If I simply read the new bronze table3, then append only to the existing table, i.e.,
--------
df3 = spark.readStream.table(f"{bronze_catalog}.{bronze_schema}.table3")
df3a = df1.select(....).transform(....)
df3a.writeStream.format("delta").outputMode("append").option(
"checkpointLocation", my_checkpoint_path)
).trigger(availableNow=True).table(f"{silver_catalog}.{silver_schema}.my_silver_table")
--------
Spark will give errors like:
com.databricks.sql.transaction.tahoe.DeltaIllegalStateException: [DIFFERENT_DELTA_TABLE_READ_BY_STREAMING_SOURCE] The streaming query was reading from an unexpected Delta table (id = 'de2e002d-e6a7-452a-acd6-6843796fe00c').
Option2: >> doing a union with all dataframes from the different sources, then write once. i.e., the example for df1+df2 in my previous post.

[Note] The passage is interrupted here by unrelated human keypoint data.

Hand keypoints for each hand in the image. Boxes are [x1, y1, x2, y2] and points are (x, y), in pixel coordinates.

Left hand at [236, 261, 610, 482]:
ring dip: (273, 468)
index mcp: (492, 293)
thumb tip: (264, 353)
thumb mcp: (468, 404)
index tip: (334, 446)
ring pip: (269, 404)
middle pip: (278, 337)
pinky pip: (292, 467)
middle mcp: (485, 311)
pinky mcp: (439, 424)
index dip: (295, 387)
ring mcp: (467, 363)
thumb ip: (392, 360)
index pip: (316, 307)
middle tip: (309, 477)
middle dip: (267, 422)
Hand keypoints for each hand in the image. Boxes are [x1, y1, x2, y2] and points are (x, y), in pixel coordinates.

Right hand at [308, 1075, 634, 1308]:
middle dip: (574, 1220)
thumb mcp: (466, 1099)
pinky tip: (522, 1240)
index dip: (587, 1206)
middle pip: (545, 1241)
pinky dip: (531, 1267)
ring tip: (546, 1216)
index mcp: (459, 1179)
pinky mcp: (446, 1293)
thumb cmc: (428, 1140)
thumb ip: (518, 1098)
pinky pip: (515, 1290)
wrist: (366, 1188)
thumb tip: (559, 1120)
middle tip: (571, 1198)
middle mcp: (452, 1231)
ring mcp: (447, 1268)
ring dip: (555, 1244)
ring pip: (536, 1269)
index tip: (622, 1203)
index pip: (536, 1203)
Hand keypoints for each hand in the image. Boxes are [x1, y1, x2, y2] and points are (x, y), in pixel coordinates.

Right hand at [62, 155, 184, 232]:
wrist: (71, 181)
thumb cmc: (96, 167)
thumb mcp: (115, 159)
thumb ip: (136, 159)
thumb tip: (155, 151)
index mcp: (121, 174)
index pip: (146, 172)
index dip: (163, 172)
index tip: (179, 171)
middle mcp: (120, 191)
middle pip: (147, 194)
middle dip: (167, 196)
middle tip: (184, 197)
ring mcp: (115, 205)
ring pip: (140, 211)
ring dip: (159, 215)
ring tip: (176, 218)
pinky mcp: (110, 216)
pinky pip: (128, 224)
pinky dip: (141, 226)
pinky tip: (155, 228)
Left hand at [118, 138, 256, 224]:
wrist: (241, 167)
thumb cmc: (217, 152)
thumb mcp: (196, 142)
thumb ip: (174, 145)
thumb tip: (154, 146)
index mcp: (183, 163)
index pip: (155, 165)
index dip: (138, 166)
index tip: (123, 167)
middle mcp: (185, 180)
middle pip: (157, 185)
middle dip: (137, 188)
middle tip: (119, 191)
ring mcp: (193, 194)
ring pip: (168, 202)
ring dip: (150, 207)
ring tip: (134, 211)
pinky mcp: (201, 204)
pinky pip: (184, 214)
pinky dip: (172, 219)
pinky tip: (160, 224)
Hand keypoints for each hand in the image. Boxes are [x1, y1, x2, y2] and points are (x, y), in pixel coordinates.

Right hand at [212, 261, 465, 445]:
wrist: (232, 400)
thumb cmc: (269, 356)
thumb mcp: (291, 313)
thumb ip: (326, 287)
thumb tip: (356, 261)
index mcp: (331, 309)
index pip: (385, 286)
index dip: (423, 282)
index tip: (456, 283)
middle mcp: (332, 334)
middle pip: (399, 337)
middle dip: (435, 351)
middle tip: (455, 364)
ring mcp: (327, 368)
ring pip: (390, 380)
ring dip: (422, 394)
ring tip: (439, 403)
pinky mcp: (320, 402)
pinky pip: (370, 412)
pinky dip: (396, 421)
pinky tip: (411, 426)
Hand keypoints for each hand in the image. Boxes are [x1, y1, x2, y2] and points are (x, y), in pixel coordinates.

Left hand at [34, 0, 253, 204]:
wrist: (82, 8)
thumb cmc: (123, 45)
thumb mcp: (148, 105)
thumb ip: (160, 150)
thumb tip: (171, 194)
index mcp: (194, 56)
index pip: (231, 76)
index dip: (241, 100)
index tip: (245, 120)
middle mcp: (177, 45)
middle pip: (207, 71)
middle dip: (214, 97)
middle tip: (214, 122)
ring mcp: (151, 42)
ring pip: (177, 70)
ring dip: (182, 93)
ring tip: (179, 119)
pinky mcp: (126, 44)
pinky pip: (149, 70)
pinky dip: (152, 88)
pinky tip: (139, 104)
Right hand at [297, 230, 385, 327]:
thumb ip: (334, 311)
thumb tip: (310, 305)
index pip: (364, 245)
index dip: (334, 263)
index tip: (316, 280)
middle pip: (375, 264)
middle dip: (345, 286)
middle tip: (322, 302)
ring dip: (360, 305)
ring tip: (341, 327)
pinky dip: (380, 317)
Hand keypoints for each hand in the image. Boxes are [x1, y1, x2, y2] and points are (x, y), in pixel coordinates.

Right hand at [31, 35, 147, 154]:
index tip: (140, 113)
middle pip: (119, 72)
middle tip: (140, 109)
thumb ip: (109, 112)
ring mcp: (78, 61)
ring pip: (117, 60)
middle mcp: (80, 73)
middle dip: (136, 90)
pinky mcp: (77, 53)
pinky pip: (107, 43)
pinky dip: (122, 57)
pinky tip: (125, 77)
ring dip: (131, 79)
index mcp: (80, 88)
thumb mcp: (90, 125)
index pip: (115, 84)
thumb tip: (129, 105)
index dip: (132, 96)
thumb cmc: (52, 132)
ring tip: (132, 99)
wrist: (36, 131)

I remember that I must create my_silver_table from scratch whenever unioning a new df. a.k.a, deleting the table created before adding the new df (of the new source) and its corresponding checkpoint. Otherwise, spark complains the streaming source is different.
Using the adding df3a as an example, the existing my_silver_table is created when the source has df1 & df2. After introducing df3, spark will not allow writing to my_silver_table unless I remove the cehckpoint. For consistency, remove the table itself too. Did I miss any important steps?